WORK TASK: Copy the data exactly from the line that contains "21: (640, 436)" through the line that contains "41: (799, 417)", keeping both end lines and leaving out everything else.
DATA RECORDS Start Marker
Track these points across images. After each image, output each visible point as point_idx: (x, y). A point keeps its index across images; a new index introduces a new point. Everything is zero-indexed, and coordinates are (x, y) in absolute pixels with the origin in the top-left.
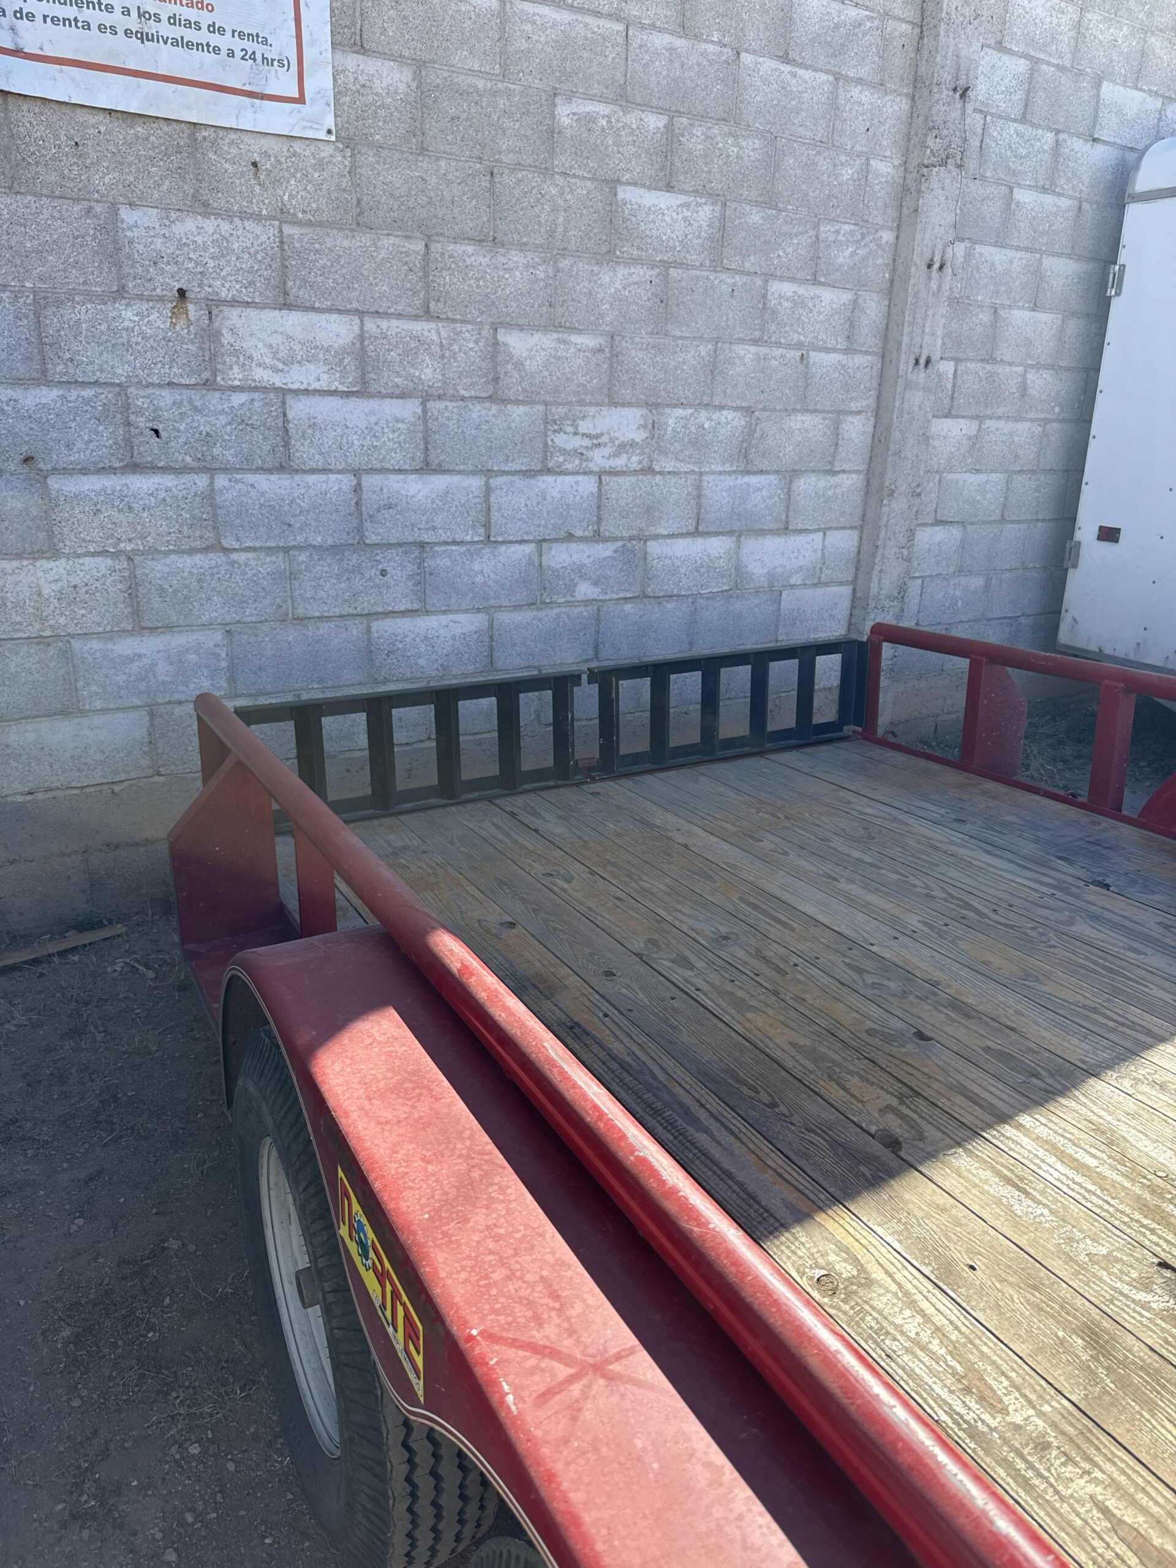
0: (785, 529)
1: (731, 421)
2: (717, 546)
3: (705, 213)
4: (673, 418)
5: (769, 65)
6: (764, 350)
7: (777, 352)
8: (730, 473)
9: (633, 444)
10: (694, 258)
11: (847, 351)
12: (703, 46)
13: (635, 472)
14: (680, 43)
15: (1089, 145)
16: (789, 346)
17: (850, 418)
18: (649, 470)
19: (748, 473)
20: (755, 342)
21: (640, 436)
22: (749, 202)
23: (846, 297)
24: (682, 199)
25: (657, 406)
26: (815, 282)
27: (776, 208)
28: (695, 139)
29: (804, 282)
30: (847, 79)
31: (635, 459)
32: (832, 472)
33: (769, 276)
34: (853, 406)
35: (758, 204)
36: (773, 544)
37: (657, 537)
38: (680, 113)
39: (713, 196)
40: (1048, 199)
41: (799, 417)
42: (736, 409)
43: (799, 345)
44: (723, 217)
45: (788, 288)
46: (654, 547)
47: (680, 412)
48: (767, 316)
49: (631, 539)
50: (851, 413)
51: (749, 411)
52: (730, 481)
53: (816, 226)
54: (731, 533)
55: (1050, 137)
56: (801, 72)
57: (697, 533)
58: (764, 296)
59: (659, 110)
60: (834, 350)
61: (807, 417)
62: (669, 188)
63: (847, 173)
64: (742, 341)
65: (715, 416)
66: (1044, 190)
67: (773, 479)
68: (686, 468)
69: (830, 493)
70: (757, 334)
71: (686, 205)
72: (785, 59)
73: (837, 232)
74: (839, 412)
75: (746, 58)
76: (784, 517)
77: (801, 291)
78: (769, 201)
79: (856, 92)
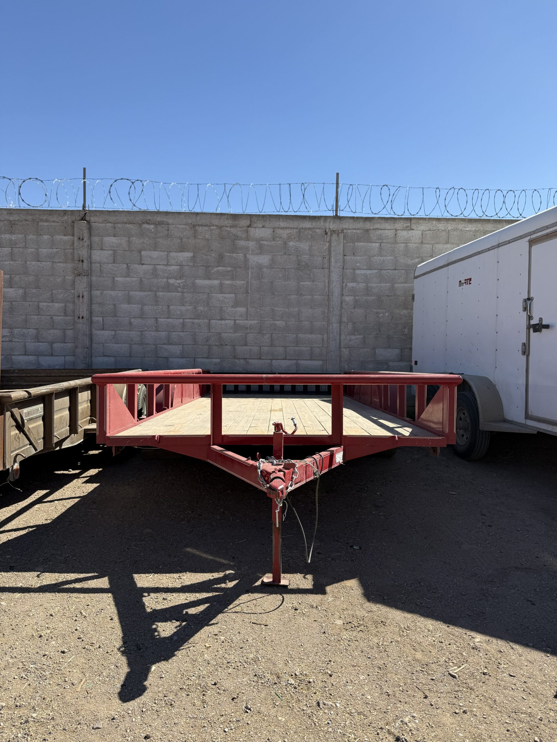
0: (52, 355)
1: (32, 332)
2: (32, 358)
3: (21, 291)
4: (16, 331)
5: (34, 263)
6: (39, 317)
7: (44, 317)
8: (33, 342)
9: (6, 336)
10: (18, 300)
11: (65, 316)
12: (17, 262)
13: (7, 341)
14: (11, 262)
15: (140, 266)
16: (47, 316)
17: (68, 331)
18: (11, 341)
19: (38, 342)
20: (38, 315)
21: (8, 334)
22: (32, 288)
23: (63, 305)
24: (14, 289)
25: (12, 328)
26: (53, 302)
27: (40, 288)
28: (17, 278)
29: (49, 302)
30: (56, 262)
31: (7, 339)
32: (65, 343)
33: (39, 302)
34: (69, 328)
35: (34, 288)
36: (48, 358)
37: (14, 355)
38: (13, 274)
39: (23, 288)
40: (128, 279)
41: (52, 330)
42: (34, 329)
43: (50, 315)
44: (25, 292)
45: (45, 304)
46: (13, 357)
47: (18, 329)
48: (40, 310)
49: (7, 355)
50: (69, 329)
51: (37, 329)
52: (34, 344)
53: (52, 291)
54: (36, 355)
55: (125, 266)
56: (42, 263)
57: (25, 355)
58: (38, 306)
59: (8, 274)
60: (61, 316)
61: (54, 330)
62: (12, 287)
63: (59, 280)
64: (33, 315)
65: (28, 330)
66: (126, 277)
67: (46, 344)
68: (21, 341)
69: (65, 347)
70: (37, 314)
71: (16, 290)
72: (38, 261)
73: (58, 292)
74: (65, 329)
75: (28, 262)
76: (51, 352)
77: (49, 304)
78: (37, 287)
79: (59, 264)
DATA RECORDS End Marker
RESPONSE TO THIS TASK:
21: (640, 436)
22: (749, 202)
23: (846, 297)
24: (682, 199)
25: (657, 406)
26: (815, 282)
27: (776, 208)
28: (695, 139)
29: (804, 282)
30: (847, 79)
31: (635, 459)
32: (832, 472)
33: (769, 276)
34: (853, 406)
35: (758, 204)
36: (773, 544)
37: (657, 537)
38: (680, 113)
39: (713, 196)
40: (1048, 199)
41: (799, 417)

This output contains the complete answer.